• _TO DO_
(a) Using the notebook code, answer each question below.
(i) What value is assigned to `max_attempts`?
(ii) Which style is passed to `matplotlib.style.use`?
(iii) What seed value is given to `np.random.seed`?
(b) List every package that the notebook code installs with pip.
(c) Pick up the notebook code right after its last line and keep writing it.

• _EXTRACT PROVIDED_
※ ※ ※

In [None]:
# Install dependencies
import sys

!{sys.executable} -m pip install smdebug
!{sys.executable} -m pip install seaborn
!{sys.executable} -m pip install plotly
!{sys.executable} -m pip install opencv-python
!{sys.executable} -m pip install shap
!{sys.executable} -m pip install bokeh
!{sys.executable} -m pip install imageio

In [None]:
import os
import boto3
import io
import sagemaker
import operator
from botocore.exceptions import WaiterError
from botocore.waiter import WaiterModel
from botocore.waiter import create_waiter_with_client

%matplotlib inline
import s3fs
import time
import random
import datetime
import pandas as pd
import numpy as np
import mxnet as mx
import matplotlib.pyplot as plt
import matplotlib
import seaborn as sns

matplotlib.style.use("ggplot")
from sagemaker.deserializers import JSONDeserializer
from sagemaker.serializers import CSVSerializer
from mpl_toolkits.mplot3d import Axes3D
from ipywidgets import interact, interactive, fixed, interact_manual
import ipywidgets as widgets
from ipywidgets import IntSlider, FloatSlider, Checkbox

import pickle, gzip, urllib, json
import csv
import json

In [None]:

# Create custom waiter for the Redshift Data API to wait for finish execution of current SQL statement
waiter_name = 'DataAPIExecution'

delay=30
max_attempts=10

#Configure the waiter settings
waiter_config = {
  'version': 2,
  'waiters': {
    'DataAPIExecution': {
      'operation': 'DescribeStatement',
      'delay': delay,
      'maxAttempts': max_attempts,
      'acceptors': [
        {
          "matcher": "path",
          "expected": "FINISHED",
          "argument": "Status",
          "state": "success"
        },
        {
          "matcher": "pathAny",
          "expected": ["PICKED","STARTED","SUBMITTED"],
          "argument": "Status",
          "state": "retry"
        },
        {
          "matcher": "pathAny",
          "expected": ["FAILED","ABORTED"],
          "argument": "Status",
          "state": "failure"
        }
      ],
    },
  },
}

In [None]:
# set random seeds for reproducibility
np.random.seed(42)

※ ※ ※

• _GIVEN INFORMATION_

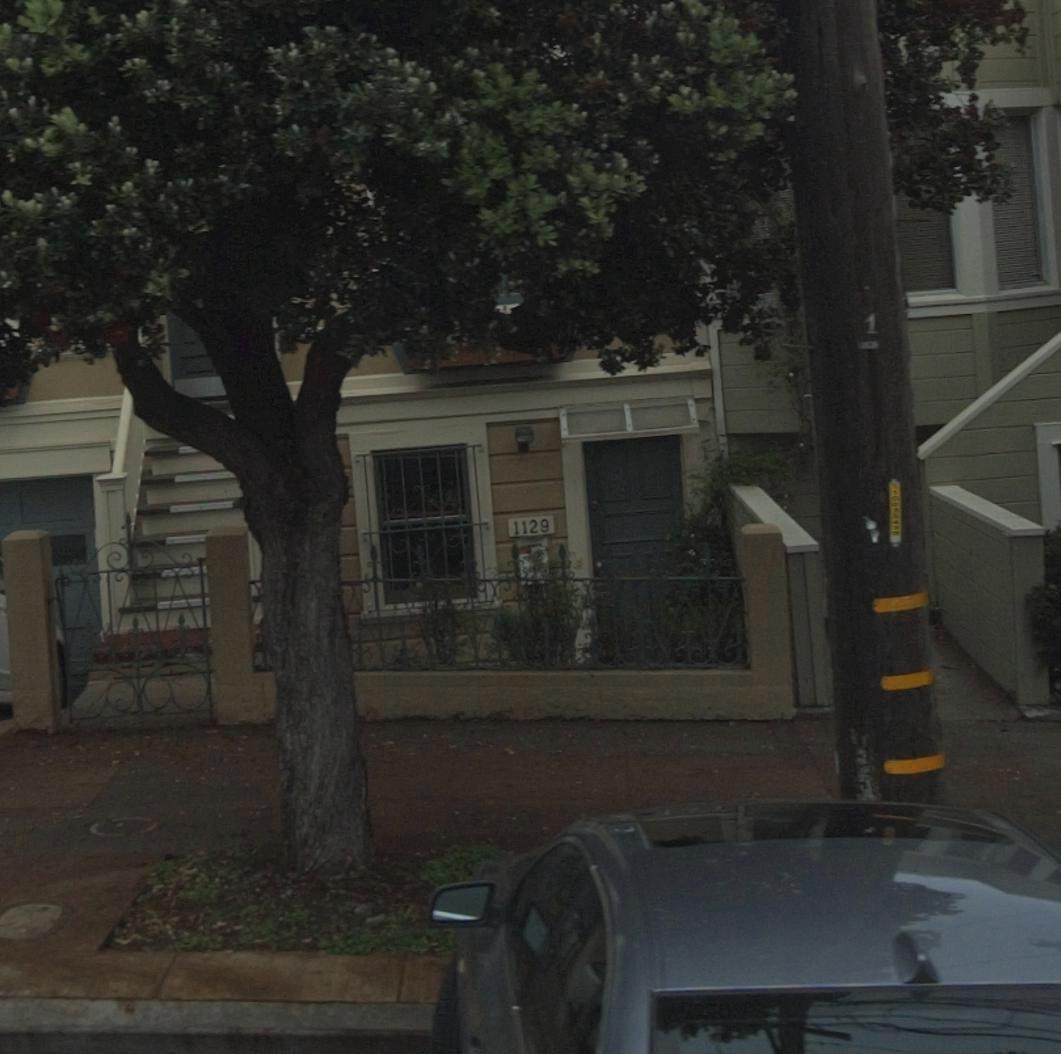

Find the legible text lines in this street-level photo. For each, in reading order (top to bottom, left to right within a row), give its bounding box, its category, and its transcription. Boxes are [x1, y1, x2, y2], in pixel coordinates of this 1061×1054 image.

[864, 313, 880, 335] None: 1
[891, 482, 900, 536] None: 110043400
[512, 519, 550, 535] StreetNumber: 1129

※ ※ ※

• _THE RESPONSES_
(a)
(i) 10
(ii) "ggplot"
(iii) 42

(b) smdebug, seaborn, plotly, opencv-python, shap, bokeh, imageio

(c)
random.seed(42)

In [None]:
sagemaker_session = sagemaker.Session()

In [None]:

# Setup the client
client_redshift = boto3.client("redshift-data")
print("Data API client successfully loaded")

Amazon SageMaker integrates seamlessly with Amazon S3. During the first step in creating the notebook, we specified a `AmazonSageMakerFullAccess` role for the notebook. That gives this notebook permission to access any Amazon S3 bucket in this AWS account with "sagemaker" in its name.

The get_execution_role function retrieves the IAM role you created at the time you created your notebook instance.

In [None]:
from sagemaker import get_execution_role

role = get_execution_role()

In [None]:
role

In [None]:
client_redshift.list_schemas(
        Database='workshopredshiftdb',
        ClusterIdentifier='<cluster-identifier>',
        DbUser='admin'
    )['Schemas']

In [None]:
client_redshift.list_tables(
        Database='workshopredshiftdb',
        ClusterIdentifier='<cluster-identifier>',
        DbUser='admin'
    )['Tables']

#### Loading the dataset

In [None]:
qry_str = "unload('select * from rfm_input_2') to 's3://<S3 bucket name from cloudformation outputs>/rfm_output/rfm_' iam_role '<Redshift IAM role from cloudformation outputs>' format as CSV HEADER parallel off"

In [None]:
waiter_model = WaiterModel(waiter_config)
custom_waiter = create_waiter_with_client(waiter_name, waiter_model, client_redshift)

res = client_redshift.execute_statement(Database='workshopredshiftdb', DbUser='admin', Sql= qry_str, ClusterIdentifier='<cluster-identifier>')
id=res["Id"]

try:
    custom_waiter.wait(Id=id)
except WaiterError as e:
    print(e)

In [None]:
s3_client = boto3.client("s3")
data_bucket_name = "<S3 bucket name from cloudformation outputs>"

In [None]:
obj_list = s3_client.list_objects(Bucket=data_bucket_name)
file = []
for contents in obj_list["Contents"]:
    file.append(contents["Key"])
print(file)

In [None]:
file_data = file[-1]

Grab the data from the CSV file in the bucket.

In [None]:
response = s3_client.get_object(Bucket=data_bucket_name, Key=file_data)
response_body = response["Body"].read()
customers = pd.read_csv(io.BytesIO(response_body), header=0, delimiter=",", low_memory=False)
customers.columns = ["customer_id","recency","frequency","monetary"]

This is what the first 5 rows of our data looks like:

In [None]:
customers.head()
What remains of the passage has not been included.